Göttingen. Durchschnittlich lag 2015 die Nettokaltmiete für den Quadratmeter bei 9,32 Euro. Die höchsten Mieten werden in der Nordstadt verlangt: 12,05 Euro kostet dort der Quadratmeter. In Weende lag die Durchschnittsmiete bei 10,02 Euro.
„Hohe Mieten werden damit nach wie vor insbesondere in Stadtteilen mit einem hohen Anteil an Studierenden erzielt“, sagte Mießner. Der hohe Studierendenanteil mache Göttingen für Investoren interessant. Durch die Studierenden gebe es durch häufige Umzüge eine hohe Fluktuationsrate. Bei jedem neuen Einzug könnten Vermieter ganz einfach die Miete erhöhen, argumentierte Mießner am Montag bei einem Vortrag im besetzten, ehemaligen DGB-Haus. Staffelmietverträge oder Sanierungen seien andere Mittel der Vermieter, die Wohnungsmieten zu erhöhen.

 
Mießner und sein Team hatten in Juni und Juli die Daten für die Untersuchung erhoben. Danach zogen 2015 vor allem die Mieten in Grone und Geismar mit einem Plus von zwölf beziehungsweise sechs Prozent „überdurchschnittlich stark“ an. In Weende stieg die Durchschnittsmiete um drei Prozent. In diesen drei Stadtteilen sei seit 2013 die höchste Steigerung zu verzeichnen, sagte Mießner. Er erwartet vor allem für Grone weitere Mietsteigerungen. Hier sei der durchschnittliche Mietpreis mit 7,50 Euro im gesamtstädtischen Vergleich immer noch unterdurchschnittlich.

 
In den vergangenen Jahren seien überregionale Investoren in Göttingen aktiv geworden, die Finanzmarktkapital auf den Wohnungsmarkt leiteten. Mießner nannte hier etwa die Westgrund aus Berlin oder die Investa aus München.

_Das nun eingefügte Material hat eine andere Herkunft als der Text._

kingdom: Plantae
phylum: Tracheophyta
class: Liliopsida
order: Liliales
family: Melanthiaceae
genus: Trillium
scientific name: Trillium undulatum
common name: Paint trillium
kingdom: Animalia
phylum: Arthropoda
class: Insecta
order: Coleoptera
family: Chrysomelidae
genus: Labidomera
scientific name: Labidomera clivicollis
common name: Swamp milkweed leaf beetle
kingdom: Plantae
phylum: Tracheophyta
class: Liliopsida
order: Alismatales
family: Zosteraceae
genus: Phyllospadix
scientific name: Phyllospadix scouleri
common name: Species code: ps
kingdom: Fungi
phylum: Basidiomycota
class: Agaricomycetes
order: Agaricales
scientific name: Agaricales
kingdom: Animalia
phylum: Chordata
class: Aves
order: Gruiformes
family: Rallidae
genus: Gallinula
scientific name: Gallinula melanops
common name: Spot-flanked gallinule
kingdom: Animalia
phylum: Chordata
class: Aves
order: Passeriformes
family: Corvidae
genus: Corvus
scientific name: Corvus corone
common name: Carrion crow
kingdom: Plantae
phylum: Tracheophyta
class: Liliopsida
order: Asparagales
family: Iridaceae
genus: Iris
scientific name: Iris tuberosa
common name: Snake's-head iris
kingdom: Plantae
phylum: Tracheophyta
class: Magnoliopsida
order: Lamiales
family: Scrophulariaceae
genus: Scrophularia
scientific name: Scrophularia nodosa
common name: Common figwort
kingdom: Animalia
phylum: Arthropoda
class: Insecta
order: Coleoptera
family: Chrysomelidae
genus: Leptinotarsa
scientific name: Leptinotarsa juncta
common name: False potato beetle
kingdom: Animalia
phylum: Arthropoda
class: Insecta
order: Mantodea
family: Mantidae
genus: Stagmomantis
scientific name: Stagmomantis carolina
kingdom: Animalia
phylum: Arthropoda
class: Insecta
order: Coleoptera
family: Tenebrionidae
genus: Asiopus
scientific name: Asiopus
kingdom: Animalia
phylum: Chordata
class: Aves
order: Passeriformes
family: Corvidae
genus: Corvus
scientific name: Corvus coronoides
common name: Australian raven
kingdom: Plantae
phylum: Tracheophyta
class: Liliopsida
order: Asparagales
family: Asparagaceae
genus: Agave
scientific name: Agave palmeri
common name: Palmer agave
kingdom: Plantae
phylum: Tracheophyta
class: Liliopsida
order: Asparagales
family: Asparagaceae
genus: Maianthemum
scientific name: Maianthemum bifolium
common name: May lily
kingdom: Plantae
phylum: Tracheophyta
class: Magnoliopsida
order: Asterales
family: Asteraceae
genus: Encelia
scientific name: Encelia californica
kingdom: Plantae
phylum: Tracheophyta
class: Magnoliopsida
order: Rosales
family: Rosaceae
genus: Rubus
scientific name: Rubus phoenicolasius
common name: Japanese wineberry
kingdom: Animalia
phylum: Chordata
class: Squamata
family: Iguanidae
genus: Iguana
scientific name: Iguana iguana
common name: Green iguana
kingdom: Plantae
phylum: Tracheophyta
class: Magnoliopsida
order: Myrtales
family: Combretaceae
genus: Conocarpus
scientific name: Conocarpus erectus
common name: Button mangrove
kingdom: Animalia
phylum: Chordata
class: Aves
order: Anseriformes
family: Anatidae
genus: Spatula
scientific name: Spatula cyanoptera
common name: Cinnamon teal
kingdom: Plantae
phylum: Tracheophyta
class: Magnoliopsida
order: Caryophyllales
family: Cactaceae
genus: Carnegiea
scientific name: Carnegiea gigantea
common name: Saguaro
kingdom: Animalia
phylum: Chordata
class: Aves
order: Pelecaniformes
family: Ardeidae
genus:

„In Göttingen gibt es quasi keinen Leerstand. Dieser liegt unter einem Prozent“, sagte Mießner. Damit werde bezahlbarer, insbesondere für sozial benachteiligte Gruppe erschwinglicher Wohnraum immer knapper. Auch hätten Sozialhilfeempfänger kaum eine Chance, sich auf dem Wohnungsmarkt durchzusetzen. Sie würden in „extrem kleine“ Wohnungen mit überhöhten Preisen in den Westen der Stadt gedrängt. „Dennoch könnten in diesen Wohnungen Mietpreise von zum Teil 12,50 Euro pro Quadratmeter erzielt werden.“ Indem das Sozialamt diese Mieten bezahle, subventioniere der Staat die Vermieter, sagte Mießner. Diese Art der Verdrängung habe durch die vielen Geflüchtenen in der Stadt zugenommen.